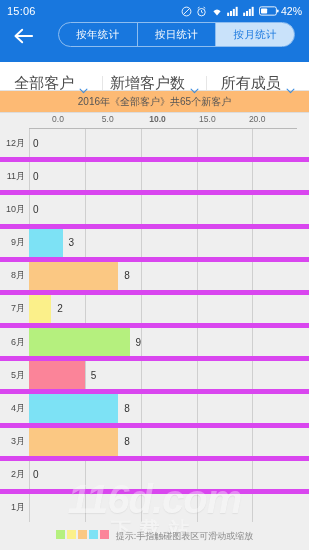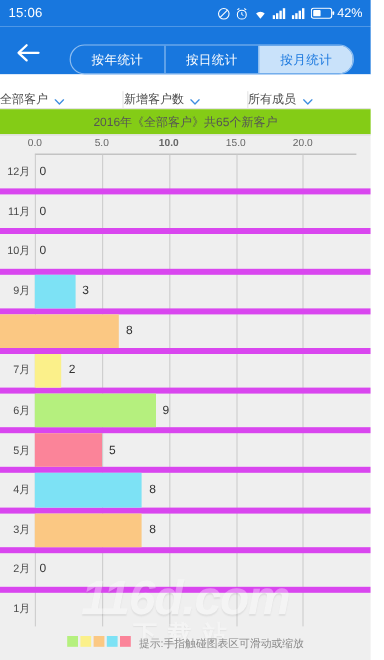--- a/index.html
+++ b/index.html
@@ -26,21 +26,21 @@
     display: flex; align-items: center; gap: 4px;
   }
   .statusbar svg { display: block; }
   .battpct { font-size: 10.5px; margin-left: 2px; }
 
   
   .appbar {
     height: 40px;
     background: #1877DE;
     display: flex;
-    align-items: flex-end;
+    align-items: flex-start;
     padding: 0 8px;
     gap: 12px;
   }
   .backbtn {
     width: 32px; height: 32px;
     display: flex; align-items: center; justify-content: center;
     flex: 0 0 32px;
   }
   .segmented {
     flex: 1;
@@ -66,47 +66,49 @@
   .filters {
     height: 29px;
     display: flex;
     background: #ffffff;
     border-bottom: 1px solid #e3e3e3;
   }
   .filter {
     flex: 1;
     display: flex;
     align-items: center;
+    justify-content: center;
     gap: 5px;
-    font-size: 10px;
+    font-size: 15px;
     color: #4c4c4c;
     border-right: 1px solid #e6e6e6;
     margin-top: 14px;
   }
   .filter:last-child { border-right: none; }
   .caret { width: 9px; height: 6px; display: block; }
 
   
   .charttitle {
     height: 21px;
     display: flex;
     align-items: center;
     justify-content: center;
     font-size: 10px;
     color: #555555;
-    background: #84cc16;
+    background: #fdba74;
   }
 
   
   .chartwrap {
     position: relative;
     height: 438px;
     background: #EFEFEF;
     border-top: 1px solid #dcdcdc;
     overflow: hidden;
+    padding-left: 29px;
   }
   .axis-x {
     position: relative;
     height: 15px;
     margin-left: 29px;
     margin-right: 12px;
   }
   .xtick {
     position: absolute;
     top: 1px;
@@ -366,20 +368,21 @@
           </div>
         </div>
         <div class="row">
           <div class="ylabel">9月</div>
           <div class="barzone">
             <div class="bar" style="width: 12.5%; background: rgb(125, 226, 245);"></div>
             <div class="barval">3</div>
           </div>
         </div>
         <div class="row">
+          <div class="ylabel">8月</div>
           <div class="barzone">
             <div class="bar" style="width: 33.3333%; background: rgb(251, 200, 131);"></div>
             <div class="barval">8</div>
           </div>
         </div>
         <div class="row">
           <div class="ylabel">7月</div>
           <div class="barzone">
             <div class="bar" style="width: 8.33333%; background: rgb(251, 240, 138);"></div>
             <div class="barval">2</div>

──────────

• [Work request]: Give back the material above exactly as it appears, minus any picture.

• [Result for this task]:
--- a/index.html
+++ b/index.html
@@ -26,21 +26,21 @@
     display: flex; align-items: center; gap: 4px;
   }
   .statusbar svg { display: block; }
   .battpct { font-size: 10.5px; margin-left: 2px; }
 
   
   .appbar {
     height: 40px;
     background: #1877DE;
     display: flex;
-    align-items: flex-end;
+    align-items: flex-start;
     padding: 0 8px;
     gap: 12px;
   }
   .backbtn {
     width: 32px; height: 32px;
     display: flex; align-items: center; justify-content: center;
     flex: 0 0 32px;
   }
   .segmented {
     flex: 1;
@@ -66,47 +66,49 @@
   .filters {
     height: 29px;
     display: flex;
     background: #ffffff;
     border-bottom: 1px solid #e3e3e3;
   }
   .filter {
     flex: 1;
     display: flex;
     align-items: center;
+    justify-content: center;
     gap: 5px;
-    font-size: 10px;
+    font-size: 15px;
     color: #4c4c4c;
     border-right: 1px solid #e6e6e6;
     margin-top: 14px;
   }
   .filter:last-child { border-right: none; }
   .caret { width: 9px; height: 6px; display: block; }
 
   
   .charttitle {
     height: 21px;
     display: flex;
     align-items: center;
     justify-content: center;
     font-size: 10px;
     color: #555555;
-    background: #84cc16;
+    background: #fdba74;
   }
 
   
   .chartwrap {
     position: relative;
     height: 438px;
     background: #EFEFEF;
     border-top: 1px solid #dcdcdc;
     overflow: hidden;
+    padding-left: 29px;
   }
   .axis-x {
     position: relative;
     height: 15px;
     margin-left: 29px;
     margin-right: 12px;
   }
   .xtick {
     position: absolute;
     top: 1px;
@@ -366,20 +368,21 @@
           </div>
         </div>
         <div class="row">
           <div class="ylabel">9月</div>
           <div class="barzone">
             <div class="bar" style="width: 12.5%; background: rgb(125, 226, 245);"></div>
             <div class="barval">3</div>
           </div>
         </div>
         <div class="row">
+          <div class="ylabel">8月</div>
           <div class="barzone">
             <div class="bar" style="width: 33.3333%; background: rgb(251, 200, 131);"></div>
             <div class="barval">8</div>
           </div>
         </div>
         <div class="row">
           <div class="ylabel">7月</div>
           <div class="barzone">
             <div class="bar" style="width: 8.33333%; background: rgb(251, 240, 138);"></div>
             <div class="barval">2</div>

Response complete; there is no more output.